*Requirement*
Since pictures are not wanted, repeat only the text of the records, word for word.

*Records shown*
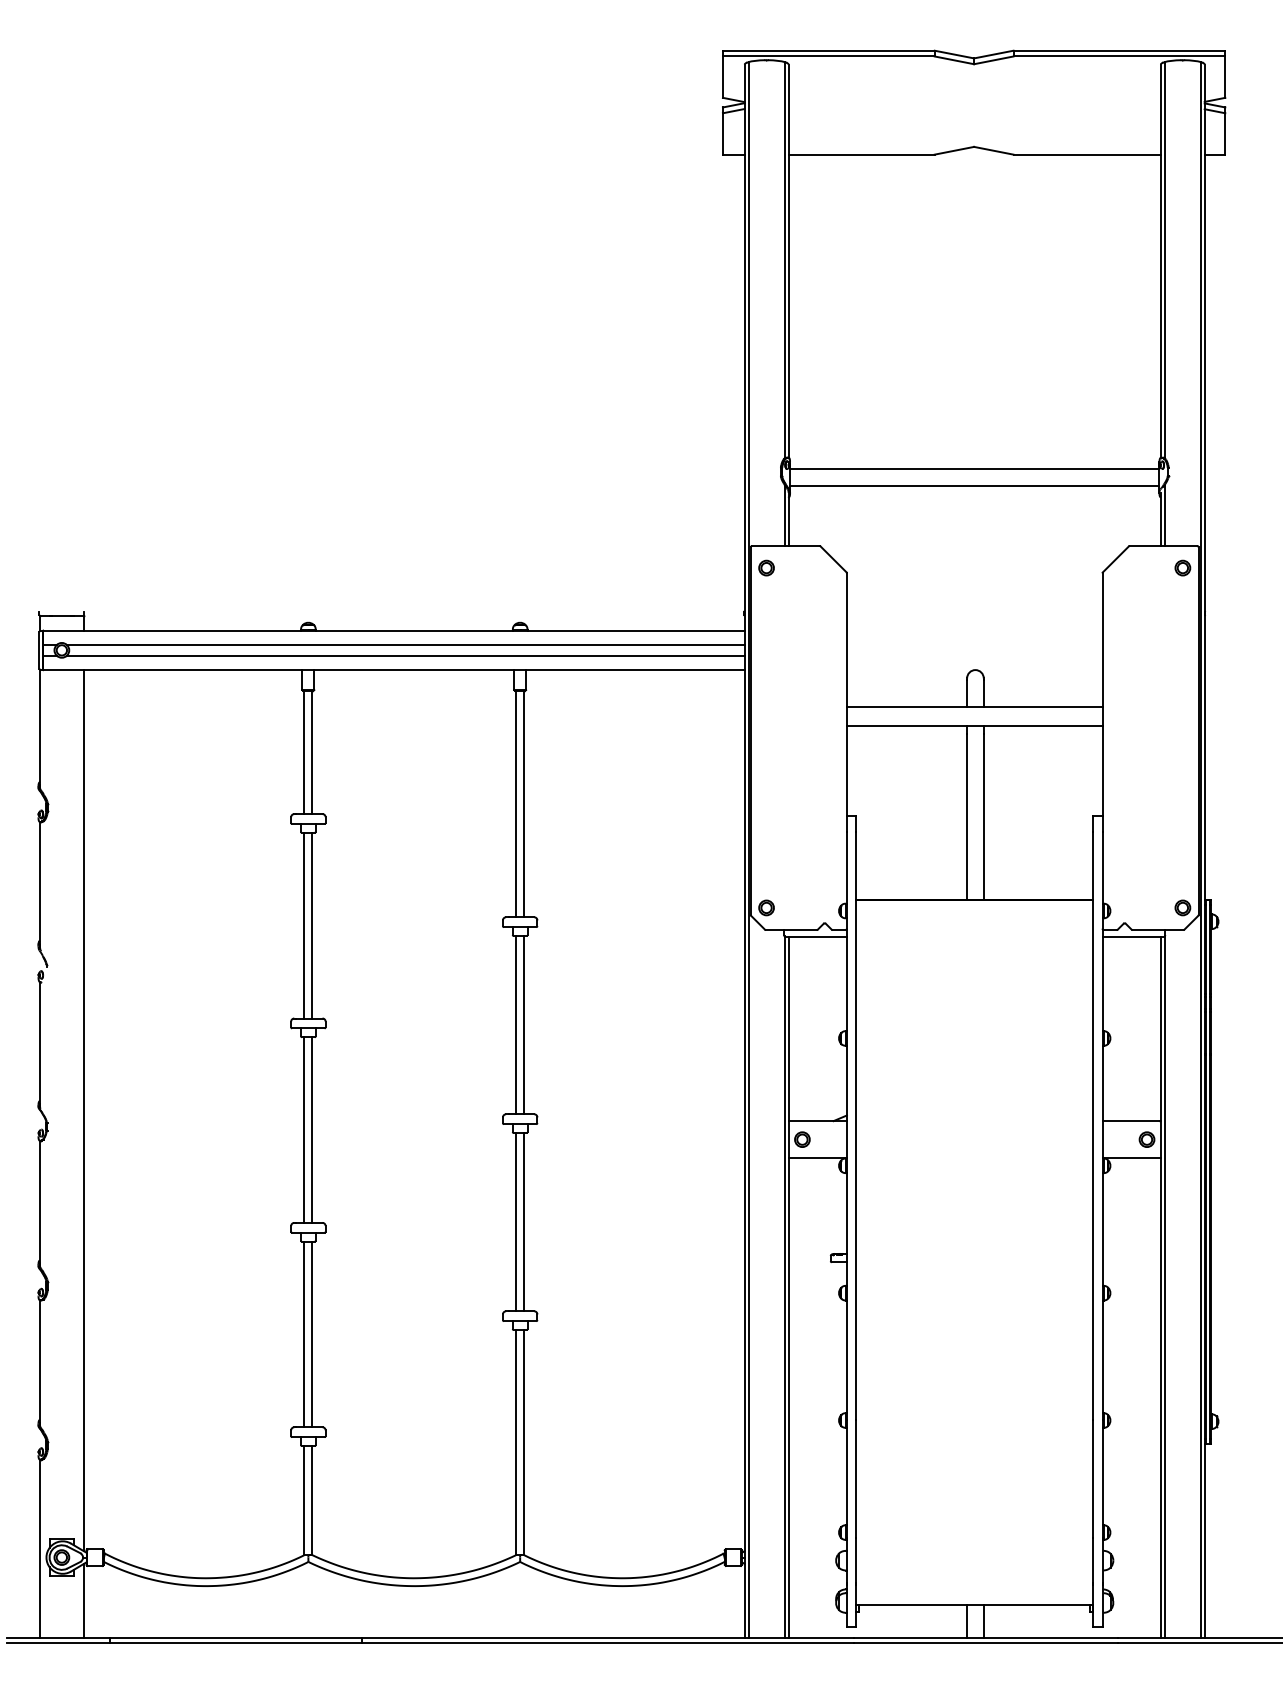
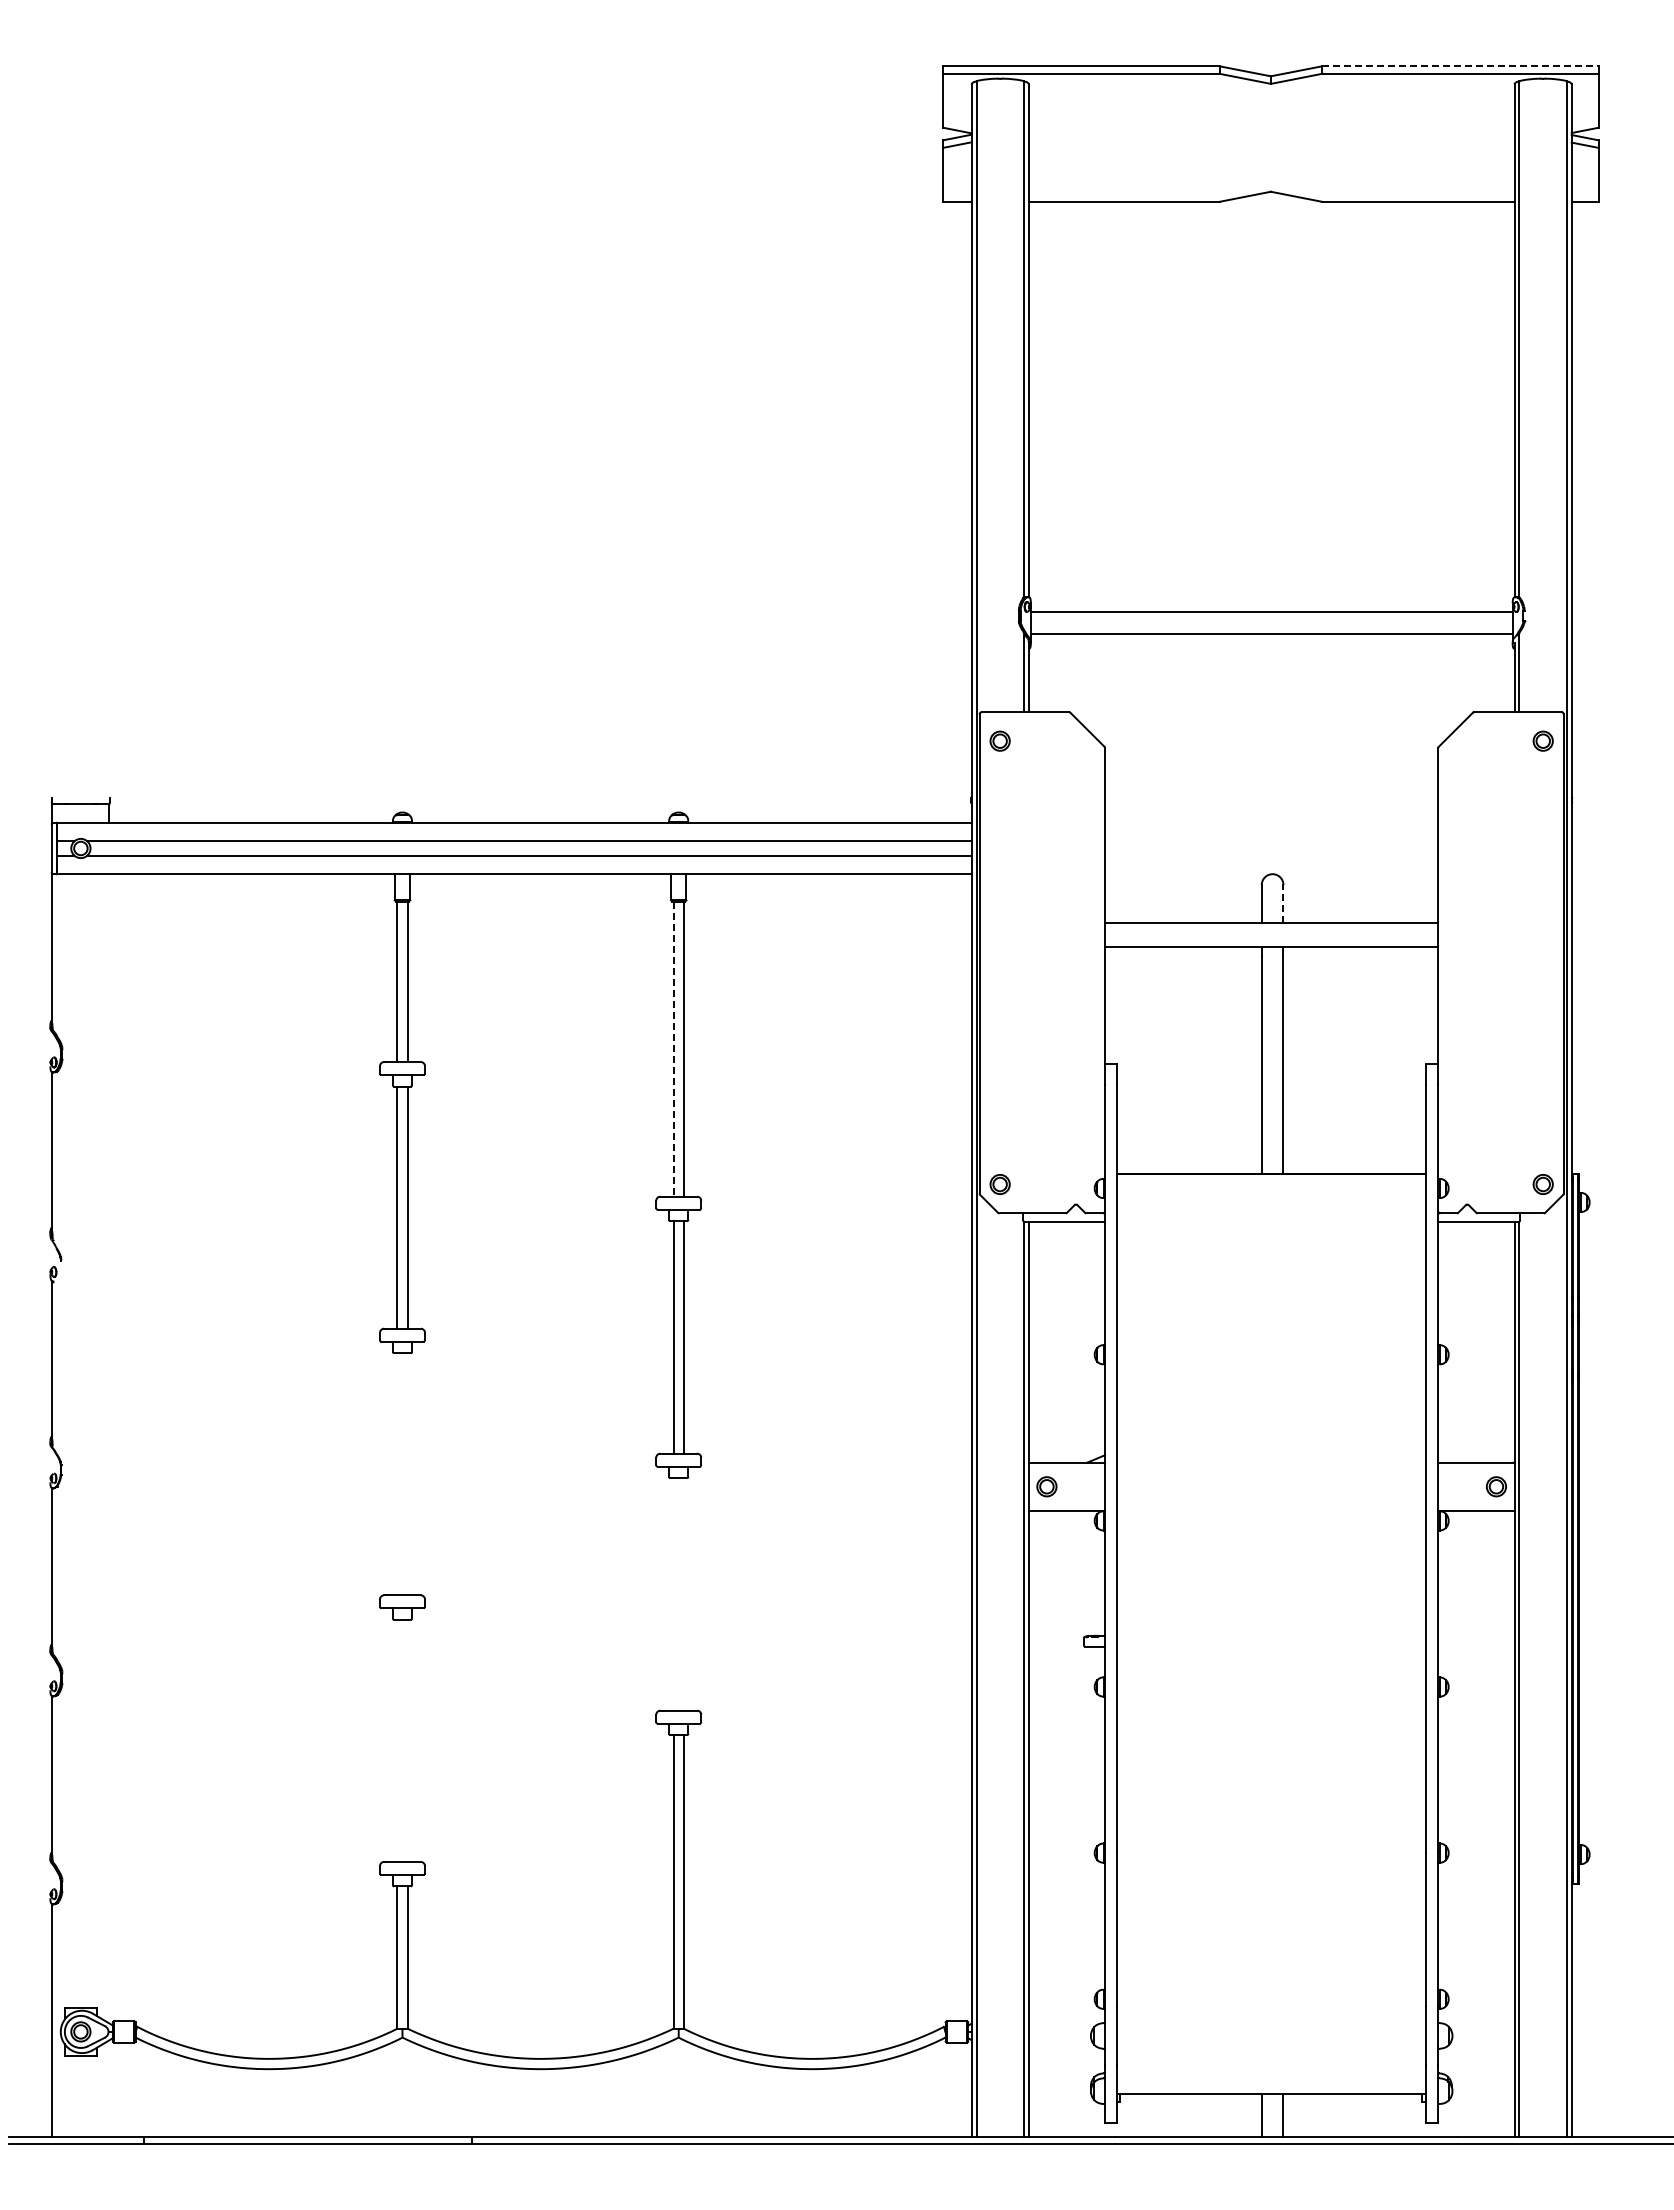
line: (1119, 50) -> (1460, 66), solid -> dashed
line: (983, 694) -> (1283, 905), solid -> dashed
line: (516, 804) -> (673, 1049), solid -> dashed
line: (83, 1110) -> (109, 1448), removed
line: (304, 1130) -> (397, 1474), removed
line: (312, 1130) -> (407, 1474), removed
line: (516, 1222) -> (673, 1594), removed
line: (523, 1222) -> (683, 1594), removed
line: (304, 1334) -> (397, 1740), removed
line: (312, 1334) -> (407, 1740), removed
line: (83, 1600) -> (109, 2088), removed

*Solution to this problem*
line: (1119, 50) -> (1460, 66), solid -> dashed
line: (983, 694) -> (1283, 905), solid -> dashed
line: (516, 804) -> (673, 1049), solid -> dashed
line: (83, 1110) -> (109, 1448), removed
line: (304, 1130) -> (397, 1474), removed
line: (312, 1130) -> (407, 1474), removed
line: (516, 1222) -> (673, 1594), removed
line: (523, 1222) -> (683, 1594), removed
line: (304, 1334) -> (397, 1740), removed
line: (312, 1334) -> (407, 1740), removed
line: (83, 1600) -> (109, 2088), removed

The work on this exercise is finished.